=== Given records ===

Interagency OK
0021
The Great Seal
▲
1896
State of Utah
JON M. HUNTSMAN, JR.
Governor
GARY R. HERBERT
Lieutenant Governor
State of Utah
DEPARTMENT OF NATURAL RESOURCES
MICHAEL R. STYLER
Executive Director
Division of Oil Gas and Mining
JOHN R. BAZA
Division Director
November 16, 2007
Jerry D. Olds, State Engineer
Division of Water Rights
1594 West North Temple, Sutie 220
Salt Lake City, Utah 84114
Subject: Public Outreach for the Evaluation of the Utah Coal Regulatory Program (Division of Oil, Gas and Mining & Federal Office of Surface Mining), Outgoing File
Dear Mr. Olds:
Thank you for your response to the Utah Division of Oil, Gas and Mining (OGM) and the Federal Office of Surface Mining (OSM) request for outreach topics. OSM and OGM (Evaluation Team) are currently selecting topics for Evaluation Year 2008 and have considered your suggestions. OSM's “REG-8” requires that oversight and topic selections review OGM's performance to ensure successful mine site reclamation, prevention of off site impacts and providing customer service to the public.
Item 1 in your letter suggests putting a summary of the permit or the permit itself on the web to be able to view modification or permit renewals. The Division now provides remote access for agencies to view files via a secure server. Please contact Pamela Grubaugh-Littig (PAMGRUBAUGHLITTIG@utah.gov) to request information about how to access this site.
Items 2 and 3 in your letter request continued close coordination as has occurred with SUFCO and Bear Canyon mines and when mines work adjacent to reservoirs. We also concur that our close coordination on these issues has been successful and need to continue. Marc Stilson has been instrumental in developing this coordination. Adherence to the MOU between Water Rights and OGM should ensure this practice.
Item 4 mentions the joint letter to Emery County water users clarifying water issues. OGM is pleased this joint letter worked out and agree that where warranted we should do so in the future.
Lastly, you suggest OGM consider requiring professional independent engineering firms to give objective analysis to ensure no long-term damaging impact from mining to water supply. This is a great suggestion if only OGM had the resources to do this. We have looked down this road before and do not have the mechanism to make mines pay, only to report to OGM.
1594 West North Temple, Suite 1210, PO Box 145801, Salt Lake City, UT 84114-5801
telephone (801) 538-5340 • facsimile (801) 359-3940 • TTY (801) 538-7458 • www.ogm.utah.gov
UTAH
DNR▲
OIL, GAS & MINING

===

The problem -
State how many lines in the records above contain the word "City". Give nothing but the number.

Output -
2